Brass stared off into the middle distance, his eyes focused somewhere beyond the makeup table. After two minutes of silence, he turned to her and asked, “Do you live alone?”

“Yes,” she said. “I ditched my roommates as soon as I could afford to. A girl likes to have some privacy.”

He rose to his feet. “Come with me!”

“Where?” Sandra asked.

“I want to think this out and I’m hungry,” Brass said. “We’ll go to Jimmy’s and I’ll have a steak. If you two aren’t hungry, you can watch me eat.”

I got up and put my coat on. Eating steak is one of the things I do best.

* * *

Jimmy’s Chop House was a late-night bistro on 50th west of Seventh that stayed open until two or three in the morning and catered to late-night people: reporters, actors, producers, song writers, cabaret performers; all the people that the rest of the world considers “interesting” until they try to take out a bank loan.

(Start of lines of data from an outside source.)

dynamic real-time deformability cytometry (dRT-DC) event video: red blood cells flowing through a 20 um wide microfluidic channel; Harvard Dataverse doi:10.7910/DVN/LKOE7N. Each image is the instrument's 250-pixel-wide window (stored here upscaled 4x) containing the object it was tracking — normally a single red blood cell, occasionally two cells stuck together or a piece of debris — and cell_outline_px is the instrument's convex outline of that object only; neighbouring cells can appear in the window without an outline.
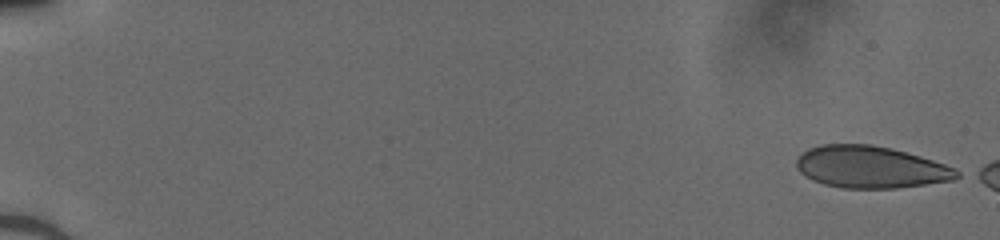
{"species": "human", "species_latin": "Homo sapiens", "temperature_condition": "cold", "stored_images_in_passage": 50, "camera_frame_rate_fps": 3000, "um_per_image_px": 0.085, "donor": {"sex": "male"}, "frame": {"image": 1, "passage_image": 1, "time_ms": 0.0, "image_size_px": [1000, 240], "cell_outline_px": [[964, 176], [956, 180], [896, 188], [844, 188], [824, 184], [812, 180], [800, 172], [796, 168], [796, 160], [808, 148], [820, 144], [872, 144], [892, 148], [920, 156], [956, 168], [964, 172]], "centroid_in_image_um": [74.06, 14.2], "position_along_channel_um": 10.9, "area_um2": 39.59}}
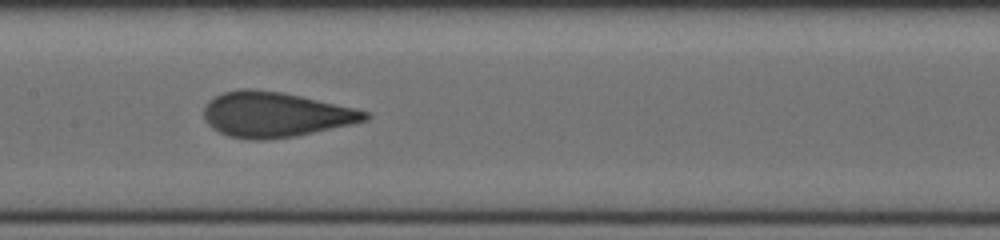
{"frame": {"image": 2, "passage_image": 27, "time_ms": 8.667, "image_size_px": [1000, 240], "cell_outline_px": [[372, 116], [368, 120], [352, 124], [296, 136], [264, 140], [256, 140], [228, 136], [212, 128], [204, 120], [204, 108], [208, 100], [224, 92], [240, 88], [252, 88], [280, 92], [300, 96], [356, 108], [368, 112]], "centroid_in_image_um": [23.4, 9.73], "position_along_channel_um": 184.0, "area_um2": 42.43}}
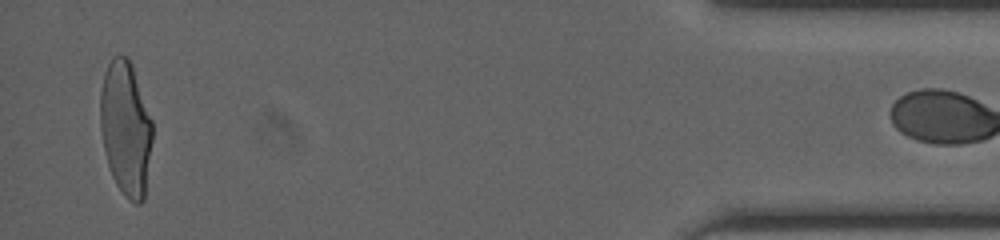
{"frame": {"image": 3, "passage_image": 49, "time_ms": 16.0, "image_size_px": [1000, 240], "cell_outline_px": [[152, 140], [144, 200], [140, 204], [136, 204], [116, 184], [112, 176], [108, 164], [104, 148], [100, 128], [100, 92], [104, 72], [112, 56], [128, 56], [152, 120]], "centroid_in_image_um": [10.68, 10.88], "position_along_channel_um": 424.5, "area_um2": 40.4}}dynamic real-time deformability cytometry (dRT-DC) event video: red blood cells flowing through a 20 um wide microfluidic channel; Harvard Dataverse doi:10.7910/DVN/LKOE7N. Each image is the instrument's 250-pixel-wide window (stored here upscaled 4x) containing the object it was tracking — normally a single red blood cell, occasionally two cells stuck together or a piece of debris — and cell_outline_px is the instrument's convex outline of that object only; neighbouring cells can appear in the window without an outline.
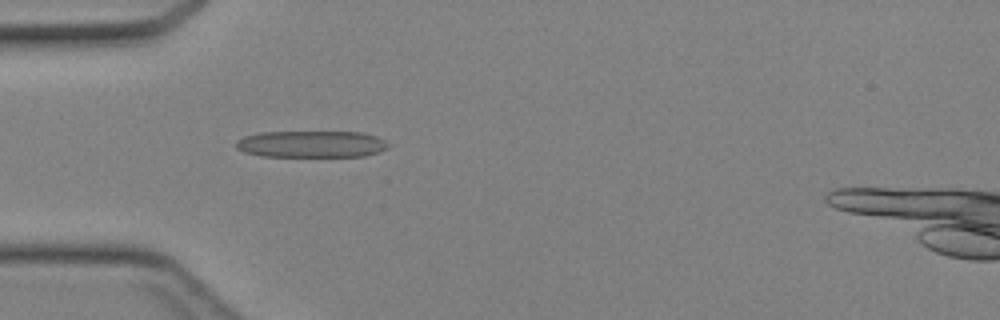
{"species": "Egyptian fruit bat (a non-hibernating species)", "species_latin": "Rousettus aegyptiacus", "temperature_condition": "cold", "stored_images_in_passage": 29, "camera_frame_rate_fps": 3000, "um_per_image_px": 0.085, "animal": {"sex": "female"}, "frame": {"image": 1, "passage_image": 1, "time_ms": 0.0, "image_size_px": [1000, 320], "cell_outline_px": [[392, 144], [388, 148], [364, 156], [260, 156], [244, 152], [236, 148], [236, 140], [244, 136], [260, 132], [360, 132], [376, 136]], "centroid_in_image_um": [26.46, 12.24], "position_along_channel_um": 58.5, "area_um2": 23.76}}
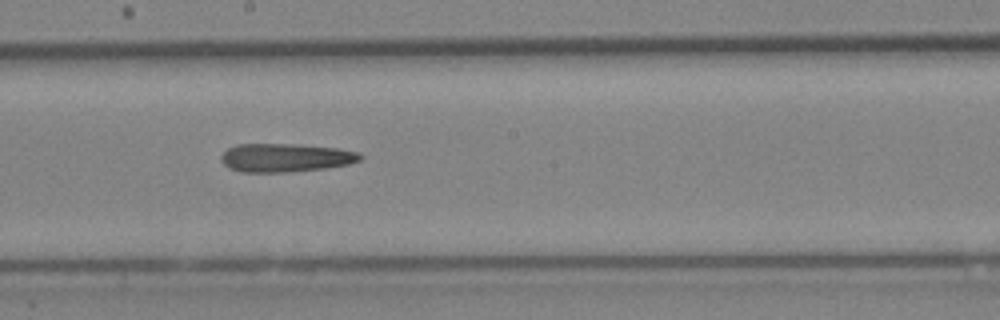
{"frame": {"image": 2, "passage_image": 12, "time_ms": 3.667, "image_size_px": [1000, 320], "cell_outline_px": [[364, 156], [360, 160], [348, 164], [324, 168], [288, 172], [240, 172], [228, 168], [220, 160], [220, 156], [228, 148], [236, 144], [296, 144], [336, 148], [356, 152]], "centroid_in_image_um": [24.22, 13.4], "position_along_channel_um": 224.0, "area_um2": 23.06}}
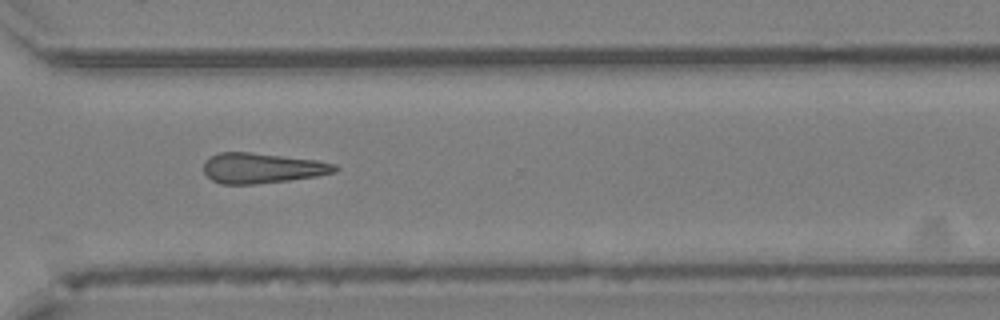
{"frame": {"image": 3, "passage_image": 20, "time_ms": 6.333, "image_size_px": [1000, 320], "cell_outline_px": [[340, 168], [332, 172], [316, 176], [288, 180], [252, 184], [220, 184], [212, 180], [204, 172], [204, 160], [220, 152], [248, 152], [316, 160], [336, 164]], "centroid_in_image_um": [22.25, 14.29], "position_along_channel_um": 348.4, "area_um2": 22.89}}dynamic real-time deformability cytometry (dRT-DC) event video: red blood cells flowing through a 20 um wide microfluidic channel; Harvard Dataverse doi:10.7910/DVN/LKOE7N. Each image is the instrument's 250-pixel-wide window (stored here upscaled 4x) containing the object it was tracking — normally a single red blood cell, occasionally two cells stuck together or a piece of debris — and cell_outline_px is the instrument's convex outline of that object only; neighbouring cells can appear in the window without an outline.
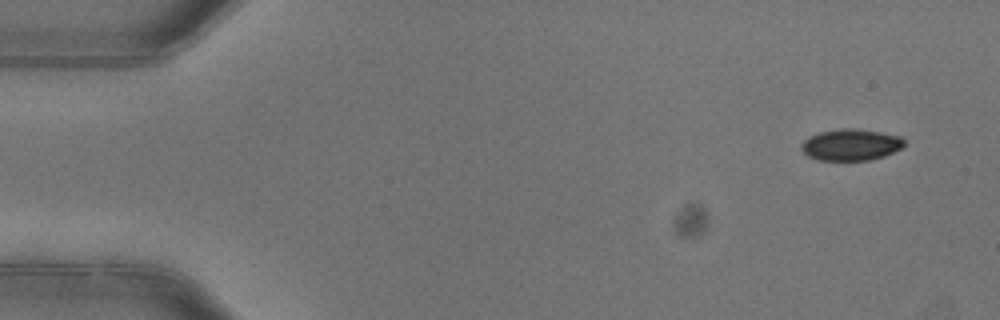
{"species": "common noctule bat (a hibernating species)", "species_latin": "Nyctalus noctula", "temperature_condition": "warm", "stored_images_in_passage": 3, "camera_frame_rate_fps": 3000, "um_per_image_px": 0.085, "animal": {"sex": "female"}, "frame": {"image": 1, "passage_image": 1, "time_ms": 0.0, "image_size_px": [1000, 320], "cell_outline_px": [[904, 144], [900, 148], [884, 156], [868, 160], [820, 160], [808, 156], [800, 148], [800, 144], [808, 136], [820, 132], [840, 128], [852, 128], [880, 132], [900, 136], [904, 140]], "centroid_in_image_um": [72.28, 12.3], "position_along_channel_um": 12.7, "area_um2": 18.79}}
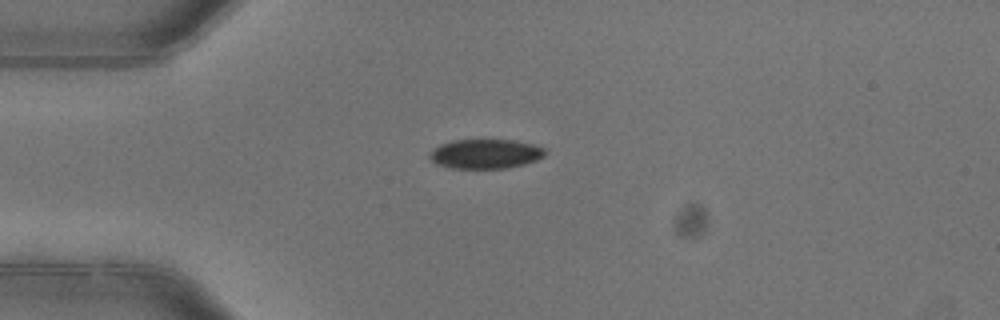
{"frame": {"image": 2, "passage_image": 3, "time_ms": 0.667, "image_size_px": [1000, 320], "cell_outline_px": [[548, 152], [544, 156], [536, 160], [524, 164], [504, 168], [448, 168], [436, 164], [428, 156], [440, 144], [452, 140], [516, 140], [532, 144], [544, 148]], "centroid_in_image_um": [41.28, 13.08], "position_along_channel_um": 43.7, "area_um2": 19.77}}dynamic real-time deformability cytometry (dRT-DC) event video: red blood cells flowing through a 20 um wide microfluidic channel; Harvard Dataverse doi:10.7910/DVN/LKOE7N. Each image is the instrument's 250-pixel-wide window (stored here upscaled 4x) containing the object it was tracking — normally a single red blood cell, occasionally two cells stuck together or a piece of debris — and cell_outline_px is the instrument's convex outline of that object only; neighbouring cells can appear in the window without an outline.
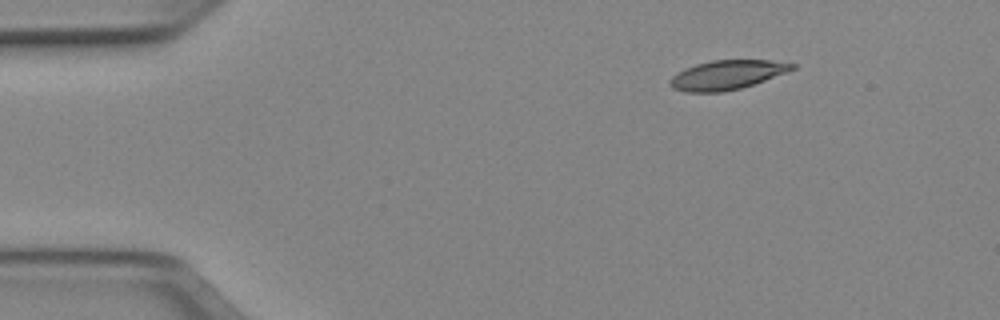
{"species": "Egyptian fruit bat (a non-hibernating species)", "species_latin": "Rousettus aegyptiacus", "temperature_condition": "cold", "stored_images_in_passage": 45, "camera_frame_rate_fps": 3000, "um_per_image_px": 0.085, "animal": {"sex": "female"}, "frame": {"image": 1, "passage_image": 1, "time_ms": 0.0, "image_size_px": [1000, 320], "cell_outline_px": [[796, 68], [788, 72], [740, 88], [724, 92], [684, 92], [672, 88], [668, 84], [668, 80], [672, 76], [684, 68], [696, 64], [712, 60], [772, 60], [796, 64]], "centroid_in_image_um": [61.76, 6.36], "position_along_channel_um": 23.2, "area_um2": 20.92}}
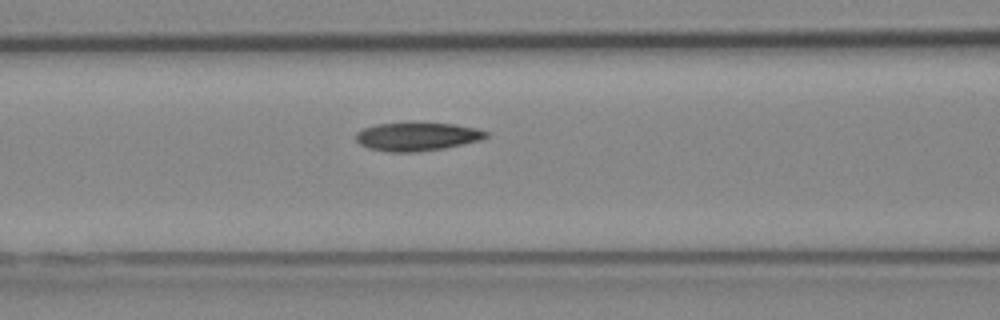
{"frame": {"image": 2, "passage_image": 15, "time_ms": 4.667, "image_size_px": [1000, 320], "cell_outline_px": [[488, 136], [480, 140], [444, 148], [416, 152], [388, 152], [368, 148], [360, 144], [356, 140], [356, 132], [364, 128], [376, 124], [456, 124], [476, 128], [488, 132]], "centroid_in_image_um": [35.44, 11.63], "position_along_channel_um": 131.2, "area_um2": 21.15}}
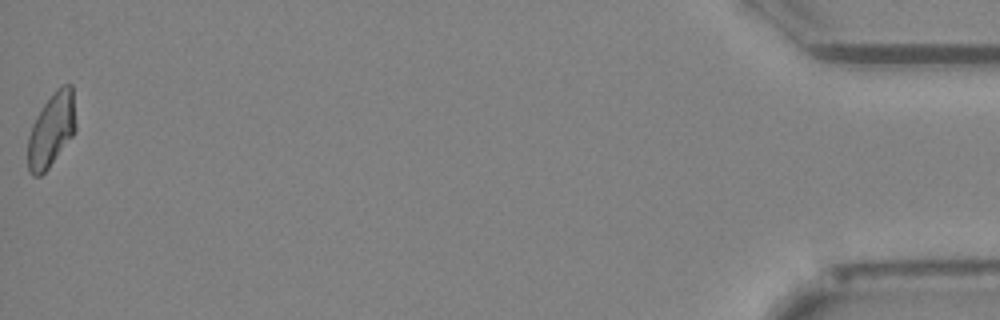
{"frame": {"image": 3, "passage_image": 45, "time_ms": 14.667, "image_size_px": [1000, 320], "cell_outline_px": [[76, 128], [72, 136], [48, 168], [40, 176], [32, 176], [28, 172], [28, 136], [32, 124], [36, 116], [44, 104], [56, 88], [60, 84], [72, 84], [76, 124]], "centroid_in_image_um": [4.37, 11.02], "position_along_channel_um": 430.8, "area_um2": 20.63}, "authors_computed_cell_mechanics": {"area_um2": 21.1548, "velocity_mm_per_s": 3.9594, "shape_relaxation_time_tau1_ms": 6.3242, "shape_relaxation_time_tau2_ms": 3.171, "deformation_change_tau1": 0.1673, "deformation_change_tau2": 0.0814}}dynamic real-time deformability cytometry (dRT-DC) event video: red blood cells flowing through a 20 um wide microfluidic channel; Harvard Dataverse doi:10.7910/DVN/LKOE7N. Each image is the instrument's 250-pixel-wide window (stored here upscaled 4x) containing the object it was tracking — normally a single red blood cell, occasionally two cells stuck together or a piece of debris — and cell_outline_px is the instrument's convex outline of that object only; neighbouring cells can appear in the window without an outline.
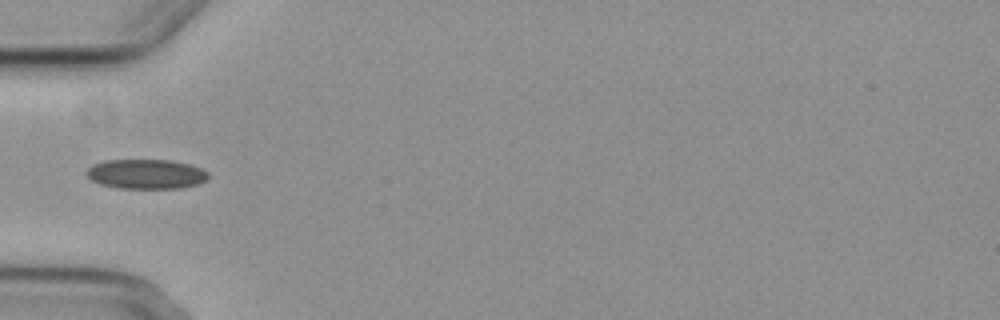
{"species": "common noctule bat (a hibernating species)", "species_latin": "Nyctalus noctula", "temperature_condition": "cold", "stored_images_in_passage": 4, "camera_frame_rate_fps": 3000, "um_per_image_px": 0.085, "animal": {"sex": "female", "body_mass_g": 29.2, "forearm_length_mm": 56.3}, "frame": {"image": 1, "passage_image": 4, "time_ms": 5.0, "image_size_px": [1000, 320], "cell_outline_px": [[208, 180], [200, 184], [180, 188], [116, 188], [100, 184], [92, 180], [84, 172], [92, 164], [104, 160], [172, 160], [192, 164], [208, 172]], "centroid_in_image_um": [12.44, 14.79], "position_along_channel_um": 72.6, "area_um2": 21.33}}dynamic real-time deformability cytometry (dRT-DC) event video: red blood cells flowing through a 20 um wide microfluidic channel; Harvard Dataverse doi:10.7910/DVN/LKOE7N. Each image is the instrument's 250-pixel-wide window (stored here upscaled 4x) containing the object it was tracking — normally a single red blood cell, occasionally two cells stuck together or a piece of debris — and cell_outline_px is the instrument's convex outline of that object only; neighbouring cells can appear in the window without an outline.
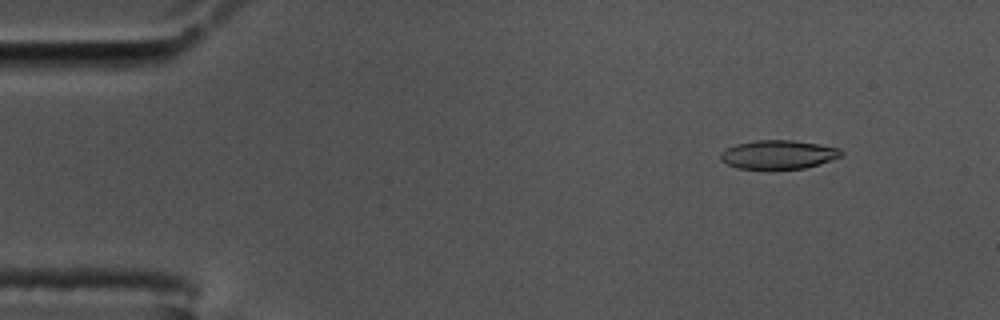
{"species": "common noctule bat (a hibernating species)", "species_latin": "Nyctalus noctula", "temperature_condition": "cold", "stored_images_in_passage": 58, "camera_frame_rate_fps": 3000, "um_per_image_px": 0.085, "animal": {"sex": "male", "body_mass_g": 17.5, "forearm_length_mm": 52.3}, "frame": {"image": 1, "passage_image": 6, "time_ms": 1.667, "image_size_px": [1000, 320], "cell_outline_px": [[844, 152], [840, 156], [820, 164], [804, 168], [768, 172], [736, 168], [720, 160], [720, 152], [724, 148], [736, 144], [756, 140], [792, 140], [820, 144], [840, 148]], "centroid_in_image_um": [66.1, 13.18], "position_along_channel_um": 18.9, "area_um2": 21.15}}
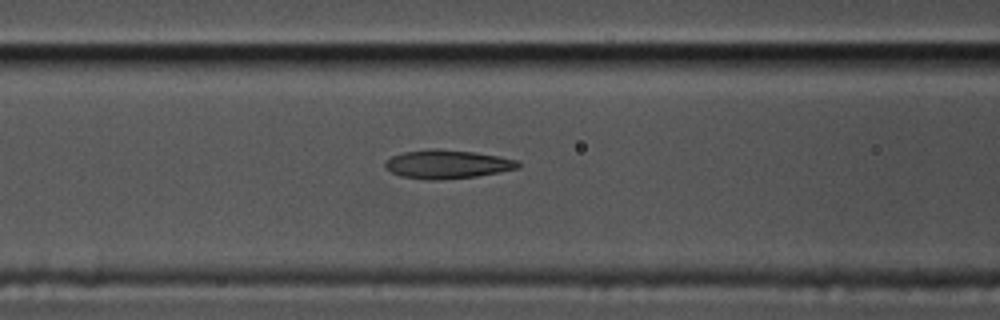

It was quarter past midnight when we settled into the table in the far corner of Jimmy’s. Brass excused himself to make a phone call and to say hello to Laverne Taylor, who was singing her usual mix of show tunes and the blues, sweet and low and smoky, and accompanying herself on the piano by the bar. She broke into “Hard-Hearted Hanna,” as Brass made his way back to the table, paused for a sip from the glass of bourbon she kept on the piano, and then took up “You’re Getting to Be a Habit with Me.”

Brass and I both ordered a steak and fries and the house salad; Sandra went for the ris de veau, which are sweetbreads and which are a house specialty. Jimmy has a French chef for everything but the steaks. Brass got into a lengthy discussion with Jimmy about wines, and finally ended up ordering a Château Latour-Pomerol, which turned out to be a red wine from Bordeaux. Which turned out to go well with steak—or, I’m sure, without steak.